Start of Excerpt provided

IN THE UNITED STATES DISTRICT COURT FOR THE WESTERN DISTRICT OF PENNSYLVANIA


February 7, 2011

REESE L. HODGE, PLAINTIFF,
v.
TRINITY INDUSTRIES, INC., MCCONWAY & TORLEY, LLC AND MCCONWAY & TORLEY COMPANY, DEFENDANTS.

The opinion of the court was delivered by: Terrence F. McVerry United States District Judge

MEMORANUM OPINION AND ORDER

Pending before the court is DEFENDANTS' RULE 12(b)(6) MOTION FOR PARTIAL DISMISSAL OF PLAINTIFF'S COMPLAINT (Doc. No. 17), with memorandum of law in support (Doc. No. 18), PLAINTIFF'S REPSONSE TO DEFENDANTS' RULE 12(b)(6) MOTION FOR PARTIAL DISMISSAL (Doc. No. 19), and DEFENDANTS' REPLY TO PLAINTIFF'S RESPONSE TO DEFENDANTS' BRIEF IN SUPPORT OF 12(b)(6) MOTION FOR PARTIAL DISMISSAL (Doc. No. 22). On January 27, 2011, oral argument was presented by the attorneys, who advocated their respective positions thoroughly and skillfully. The motion is now ripe for disposition.

Factual and Procedural Background

Plaintiff initiated this action with the filing of his complaint on September 15, 2010. See Doc. No. 1. Plaintiff alleges three counts of race discrimination against his former employer, Defendant McConway & Torley, LLC ("McConway").*fn1 Id. The factual and procedural background of the case follows. Plaintiff was previously employed as a ladleman with McConway, a Pittsburgh based fabricator of railcar parts, until the termination of his employment on November 28, 2008.

On November 10, 2009, Plaintiff filed a charge of discrimination against McConway with the Equal Employment Opportunity Commission ("EEOC"). More particularly, Plaintiff charged the following particulars:

1. I began working for the respondent June, 2005, and last held the position of Ladleman in the Melt Department. On November 14, 2008, I was suspended pending investigation into an incident which occurred two (2) weeks prior. On or about November 28, 2008, I received a letter signed by Dana Dodds, Human Resources Manager, stating that I was discharged.

End of Excerpt provided
Start of Dataset excerpts

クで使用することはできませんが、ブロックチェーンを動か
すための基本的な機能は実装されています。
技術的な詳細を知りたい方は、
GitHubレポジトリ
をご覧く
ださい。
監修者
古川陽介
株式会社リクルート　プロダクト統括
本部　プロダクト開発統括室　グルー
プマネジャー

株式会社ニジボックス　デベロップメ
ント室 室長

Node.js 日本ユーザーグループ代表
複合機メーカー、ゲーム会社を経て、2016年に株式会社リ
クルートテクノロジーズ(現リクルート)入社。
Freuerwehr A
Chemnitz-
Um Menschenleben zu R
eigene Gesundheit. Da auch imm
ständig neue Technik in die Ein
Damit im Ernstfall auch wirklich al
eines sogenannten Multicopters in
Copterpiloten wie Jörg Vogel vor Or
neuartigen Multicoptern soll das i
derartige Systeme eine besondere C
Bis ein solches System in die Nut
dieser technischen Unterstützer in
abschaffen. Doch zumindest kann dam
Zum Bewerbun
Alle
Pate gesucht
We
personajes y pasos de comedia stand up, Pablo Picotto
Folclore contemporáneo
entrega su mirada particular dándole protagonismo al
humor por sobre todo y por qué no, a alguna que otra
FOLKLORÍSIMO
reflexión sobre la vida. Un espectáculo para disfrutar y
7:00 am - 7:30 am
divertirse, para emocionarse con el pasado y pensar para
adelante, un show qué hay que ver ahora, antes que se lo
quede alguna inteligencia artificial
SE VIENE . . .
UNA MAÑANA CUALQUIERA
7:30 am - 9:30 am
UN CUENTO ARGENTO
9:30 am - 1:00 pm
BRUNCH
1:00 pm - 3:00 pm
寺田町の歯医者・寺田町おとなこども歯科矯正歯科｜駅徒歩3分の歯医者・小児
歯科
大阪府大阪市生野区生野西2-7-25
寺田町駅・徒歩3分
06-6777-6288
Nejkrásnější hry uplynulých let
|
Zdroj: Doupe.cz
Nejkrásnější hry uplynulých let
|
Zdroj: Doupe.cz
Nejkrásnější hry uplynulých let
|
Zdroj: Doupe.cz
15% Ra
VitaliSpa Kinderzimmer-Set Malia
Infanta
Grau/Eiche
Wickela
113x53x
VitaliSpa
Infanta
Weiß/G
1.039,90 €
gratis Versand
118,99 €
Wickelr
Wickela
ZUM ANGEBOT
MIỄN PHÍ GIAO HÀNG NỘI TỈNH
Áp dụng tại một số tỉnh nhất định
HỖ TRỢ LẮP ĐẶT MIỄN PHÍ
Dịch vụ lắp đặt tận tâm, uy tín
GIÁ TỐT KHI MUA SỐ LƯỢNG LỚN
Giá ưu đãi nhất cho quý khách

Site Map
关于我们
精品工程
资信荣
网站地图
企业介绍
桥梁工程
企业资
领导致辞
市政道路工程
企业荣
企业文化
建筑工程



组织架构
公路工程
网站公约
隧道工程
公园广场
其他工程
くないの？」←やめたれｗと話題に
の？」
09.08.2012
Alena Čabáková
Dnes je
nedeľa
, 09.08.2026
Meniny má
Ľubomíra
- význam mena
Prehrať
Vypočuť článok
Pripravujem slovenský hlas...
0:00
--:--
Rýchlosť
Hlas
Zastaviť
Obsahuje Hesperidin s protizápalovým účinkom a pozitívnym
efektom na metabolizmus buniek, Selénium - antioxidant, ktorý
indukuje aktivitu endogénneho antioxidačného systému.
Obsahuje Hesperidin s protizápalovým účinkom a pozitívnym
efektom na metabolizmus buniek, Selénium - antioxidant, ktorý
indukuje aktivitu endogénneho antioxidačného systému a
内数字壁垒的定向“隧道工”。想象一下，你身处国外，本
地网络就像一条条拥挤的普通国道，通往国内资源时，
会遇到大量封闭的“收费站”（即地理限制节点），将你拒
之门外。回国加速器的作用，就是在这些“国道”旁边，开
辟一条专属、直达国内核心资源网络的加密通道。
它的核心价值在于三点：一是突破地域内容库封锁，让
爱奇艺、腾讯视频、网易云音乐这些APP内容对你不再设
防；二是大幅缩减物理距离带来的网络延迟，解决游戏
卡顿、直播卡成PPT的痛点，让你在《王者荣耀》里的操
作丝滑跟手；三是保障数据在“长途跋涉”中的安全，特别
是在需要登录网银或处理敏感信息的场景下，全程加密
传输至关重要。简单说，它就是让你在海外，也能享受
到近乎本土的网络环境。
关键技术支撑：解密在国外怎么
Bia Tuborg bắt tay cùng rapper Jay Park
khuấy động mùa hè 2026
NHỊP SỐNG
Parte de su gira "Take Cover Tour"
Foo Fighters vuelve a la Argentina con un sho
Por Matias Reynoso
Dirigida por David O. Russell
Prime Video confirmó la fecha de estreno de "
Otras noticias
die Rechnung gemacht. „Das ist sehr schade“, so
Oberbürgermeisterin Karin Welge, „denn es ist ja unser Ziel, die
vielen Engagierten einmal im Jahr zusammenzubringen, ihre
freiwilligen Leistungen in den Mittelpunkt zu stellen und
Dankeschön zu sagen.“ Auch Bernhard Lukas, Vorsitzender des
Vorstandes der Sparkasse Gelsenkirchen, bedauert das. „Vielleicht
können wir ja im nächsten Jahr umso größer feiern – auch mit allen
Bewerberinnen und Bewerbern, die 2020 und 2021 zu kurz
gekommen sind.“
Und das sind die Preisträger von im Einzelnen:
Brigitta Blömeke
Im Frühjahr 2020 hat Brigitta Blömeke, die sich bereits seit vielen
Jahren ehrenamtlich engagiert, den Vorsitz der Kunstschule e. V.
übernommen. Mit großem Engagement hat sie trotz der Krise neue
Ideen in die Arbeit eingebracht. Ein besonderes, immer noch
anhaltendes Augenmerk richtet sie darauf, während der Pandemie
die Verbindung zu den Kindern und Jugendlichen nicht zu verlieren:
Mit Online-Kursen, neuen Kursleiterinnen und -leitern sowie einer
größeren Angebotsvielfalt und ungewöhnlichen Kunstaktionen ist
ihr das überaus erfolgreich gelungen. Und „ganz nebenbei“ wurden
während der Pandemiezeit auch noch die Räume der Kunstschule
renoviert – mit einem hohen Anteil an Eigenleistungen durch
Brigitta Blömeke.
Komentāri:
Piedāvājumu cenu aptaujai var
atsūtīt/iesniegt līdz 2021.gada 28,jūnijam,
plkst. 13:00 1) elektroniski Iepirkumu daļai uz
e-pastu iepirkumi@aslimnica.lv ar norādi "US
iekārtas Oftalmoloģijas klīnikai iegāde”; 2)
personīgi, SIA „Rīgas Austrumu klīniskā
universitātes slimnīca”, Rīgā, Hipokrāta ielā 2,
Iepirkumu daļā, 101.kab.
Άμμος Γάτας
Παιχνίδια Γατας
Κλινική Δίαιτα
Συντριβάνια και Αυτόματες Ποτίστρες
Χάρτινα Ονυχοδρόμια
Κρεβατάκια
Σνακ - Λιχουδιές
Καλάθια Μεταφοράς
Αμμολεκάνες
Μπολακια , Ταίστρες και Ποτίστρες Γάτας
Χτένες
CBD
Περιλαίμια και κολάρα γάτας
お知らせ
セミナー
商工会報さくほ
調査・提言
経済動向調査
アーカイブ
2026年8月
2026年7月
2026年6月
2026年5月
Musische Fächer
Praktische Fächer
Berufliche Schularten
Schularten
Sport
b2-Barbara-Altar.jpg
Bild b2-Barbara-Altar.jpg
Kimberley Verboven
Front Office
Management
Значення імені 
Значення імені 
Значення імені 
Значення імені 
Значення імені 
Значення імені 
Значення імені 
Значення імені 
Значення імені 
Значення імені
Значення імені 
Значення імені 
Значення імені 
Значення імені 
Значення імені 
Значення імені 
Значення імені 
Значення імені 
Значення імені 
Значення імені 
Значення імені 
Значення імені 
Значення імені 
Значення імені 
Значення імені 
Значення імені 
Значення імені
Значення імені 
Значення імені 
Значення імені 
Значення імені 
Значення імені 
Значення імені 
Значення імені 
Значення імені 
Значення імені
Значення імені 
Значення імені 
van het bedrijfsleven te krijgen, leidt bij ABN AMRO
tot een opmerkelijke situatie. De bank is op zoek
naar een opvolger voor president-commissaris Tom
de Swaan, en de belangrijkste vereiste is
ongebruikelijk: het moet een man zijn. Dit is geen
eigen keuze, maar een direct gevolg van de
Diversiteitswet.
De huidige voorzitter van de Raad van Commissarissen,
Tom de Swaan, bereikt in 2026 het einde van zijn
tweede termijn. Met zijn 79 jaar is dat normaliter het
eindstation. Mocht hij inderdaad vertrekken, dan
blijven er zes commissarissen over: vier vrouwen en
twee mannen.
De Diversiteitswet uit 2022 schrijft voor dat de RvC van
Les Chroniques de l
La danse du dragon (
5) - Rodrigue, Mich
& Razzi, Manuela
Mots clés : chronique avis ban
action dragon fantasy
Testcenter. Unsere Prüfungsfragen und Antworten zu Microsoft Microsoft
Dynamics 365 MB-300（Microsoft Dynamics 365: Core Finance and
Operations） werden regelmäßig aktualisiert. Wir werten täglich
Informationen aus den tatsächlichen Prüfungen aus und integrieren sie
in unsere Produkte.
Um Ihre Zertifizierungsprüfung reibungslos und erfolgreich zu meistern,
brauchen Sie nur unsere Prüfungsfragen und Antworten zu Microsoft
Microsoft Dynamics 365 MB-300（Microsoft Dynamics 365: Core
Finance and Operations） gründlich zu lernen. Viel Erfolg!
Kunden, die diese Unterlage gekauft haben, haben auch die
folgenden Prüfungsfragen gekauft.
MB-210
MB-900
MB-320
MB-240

End of Dataset excerpts

* What is needed
Continue the court opinion in the race discrimination case, starting after its last sentence. The data comes from a separate source unrelated to the court opinion.

* Exercise response
2. On November 14, 2008, Dana Dodds, Human Resources Manager, informed me that I was suspended until the investigation into the incident had been completed. Ms. Dodds told me that the reason for my suspension was because I prevented John Bapista, supervisor, from leaving a room by putting my foot against the door. As for my termination, the letter cited disorderly conduct and harassment as the basis for my termination.

3. I believe that the Respondent discriminated against me because of my race, black, in violation of Title VII of the Civil Rights Act of 1964, as amended (Title VII) in that I was written up for losing heats, which white individuals have done and not been disciplined. Larry (LNU), Bruce (LNU), and Eric Rudd have lost heats and were not disciplined. In June, 2008, Sam (LNU) became angry after being told to walk the heat. Sam (w) threw a garbage can at the supervisor and began cursing the supervisor. No disciplinary action was taken against Sam. In August/September of 2008, Sam physically assaulted me by grabbing my face and pushing me into the wall, leaving scratches on my face. Again, no disciplinary [sic] was taken against Sam. He was not suspended pending any form of investigation. I was told that since there were no witnesses no action would be taken. There were no witnesses when I allegedly prevented John from leaving the room, which I deny.

See, Doc. No. 18, at exhibit "A". Further, in the block on the charge of discrimination form, Plaintiff indicated the earliest date in which discrimination occurred as "11-14-2008" and the latest date as "11-21-2008". Id.

In his instant complaint, Plaintiff references not only the events described within the EEOC charge of discrimination, but also allegations of other distinct occurrences of discriminatory conduct. In particular and beyond those events occurring in and around November 14 through 21, 2008, Plaintiff alleged the following discriminatory conduct in his civil action complaint:

14. During Plaintiff's employment with Defendants, a melt department supervisor consistently referred to Plaintiff and other black employees as "Niggers", and when he was told that the use of such racially derogatory language was offensive, the supervisor then began referring to Plaintiff and other black employees euphemistically as "Canadians", a term which all workers understood had the same racially derogatory meaning.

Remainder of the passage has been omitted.